■ **Extract provided**:
Nanex & Themis Respond to Flash Crash Report

Nanex, whose initial report on the Flash Crash was discussed on August 9, has published a new and improved timeline and summary of their version of events. According to them:

It appears that the event that sparked the rapid sell off at 14:42:44:075 was an immediate sale of approximately $125 million worth of June 2010 CME eMini futures contracts followed 25ms later by the immediate sale of over $100 million worth of the top ETF’s such as SPY, DIA, QQQQ, IVV, IWM, SDS, XLE, and EEM. Both the eMini and ETF sales were sudden and executed at prevailing bid prices. The orders appeared to hit the bids.

Quote Saturation (see item 1 on chart)

Approximately 400ms before the eMini sale, the quote traffic rate for all NYSE, NYSE Arca, and Nasdaq stocks surged to saturation levels within 75ms. This is a new and surprising discovery. Previouisly, when we looked at time frames below 1 second, we thought the increase in quote traffic coincided with the heavy sales, but we now know that the surge in quotes preceded the trades by about 400ms. The discovery is surprising, because nearly all the trades in the eMini and ETFs occurred at prevailing bid prices (a liquidity removing event).

■ **Data shown**:
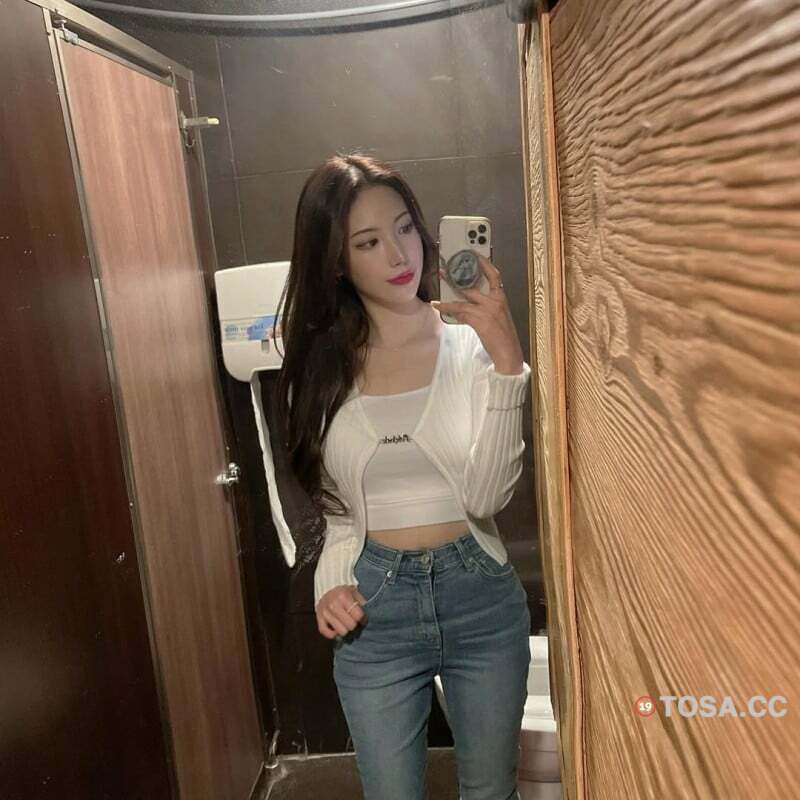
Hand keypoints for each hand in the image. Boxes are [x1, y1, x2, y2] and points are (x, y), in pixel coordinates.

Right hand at [316, 584, 367, 638]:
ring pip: (340, 631)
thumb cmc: (344, 592)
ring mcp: (324, 612)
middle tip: (354, 621)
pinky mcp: (318, 618)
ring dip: (345, 630)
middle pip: (350, 625)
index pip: (358, 616)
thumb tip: (365, 617)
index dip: (362, 619)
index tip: (362, 618)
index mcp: (343, 596)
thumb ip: (361, 603)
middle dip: (354, 625)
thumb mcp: (355, 593)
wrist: (328, 588)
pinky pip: (325, 632)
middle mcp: (333, 604)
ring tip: (346, 625)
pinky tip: (337, 630)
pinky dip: (332, 634)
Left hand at [431, 253, 523, 373]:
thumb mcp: (498, 317)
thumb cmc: (503, 337)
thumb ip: (485, 308)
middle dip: (457, 278)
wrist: (509, 352)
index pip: (494, 275)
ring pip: (463, 299)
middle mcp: (495, 301)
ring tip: (437, 291)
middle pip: (473, 285)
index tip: (475, 254)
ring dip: (448, 296)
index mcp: (501, 298)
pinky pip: (460, 312)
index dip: (484, 263)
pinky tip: (438, 306)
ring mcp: (487, 310)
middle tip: (444, 270)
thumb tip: (465, 306)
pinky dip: (447, 309)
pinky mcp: (479, 320)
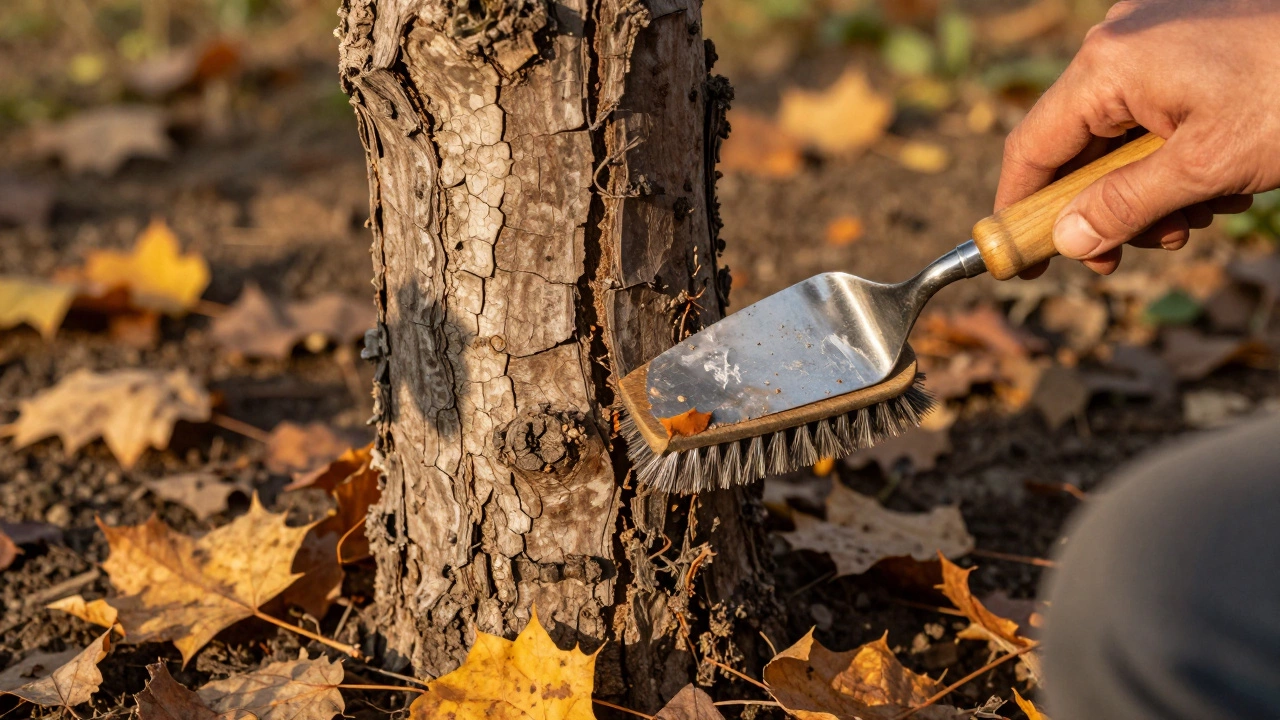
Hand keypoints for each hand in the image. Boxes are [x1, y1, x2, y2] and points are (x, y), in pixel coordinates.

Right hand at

■ **Problem**: Continue the Flash Crash text from its last sentence, in the same style.

■ **Response area**:
While searching previous days for similarities to the time period at the start of the May 6th drop, we found a very close match starting at 11:27:46.100 on April 28, 2010 — just a week and a day before May 6th. We observed it had the same pattern — high, saturating quote traffic, then approximately 500ms later a sudden burst of trades on the eMini and the top ETF’s at the prevailing bid prices, leading to a delay in the NYSE quote and a sudden collapse in prices. The drop only lasted a minute, but the parallels between the start of the drop and the one on May 6th are many. Details on April 28, 2010

The quote traffic surged again during the ETF sell event and remained at saturation levels for nearly 500ms. Additional selling waves began seconds later sending quote traffic rates back to saturation levels. This tidal wave of data caused delays in many feed processing systems and networks. We discovered two notable delays: the NYSE network that feeds into CQS (the "NYSE-CQS Delay"), and the calculation and dissemination of the Dow Jones Indexes (DOW Delay).

Now, this is interesting, because according to the SEC / CFTC Report:

At 2:32 p.m., against this backdrop of unusually high volatility and thinning liquidity, a large fundamental5 trader (a mutual fund complex) initiated a sell program to sell a total of 75,000 E-Mini contracts (valued at approximately $4.1 billion) as a hedge to an existing equity position.

However, on May 6, when markets were already under stress, the Sell Algorithm chosen by the large trader to only target trading volume, and neither price nor time, executed the sell program extremely rapidly in just 20 minutes.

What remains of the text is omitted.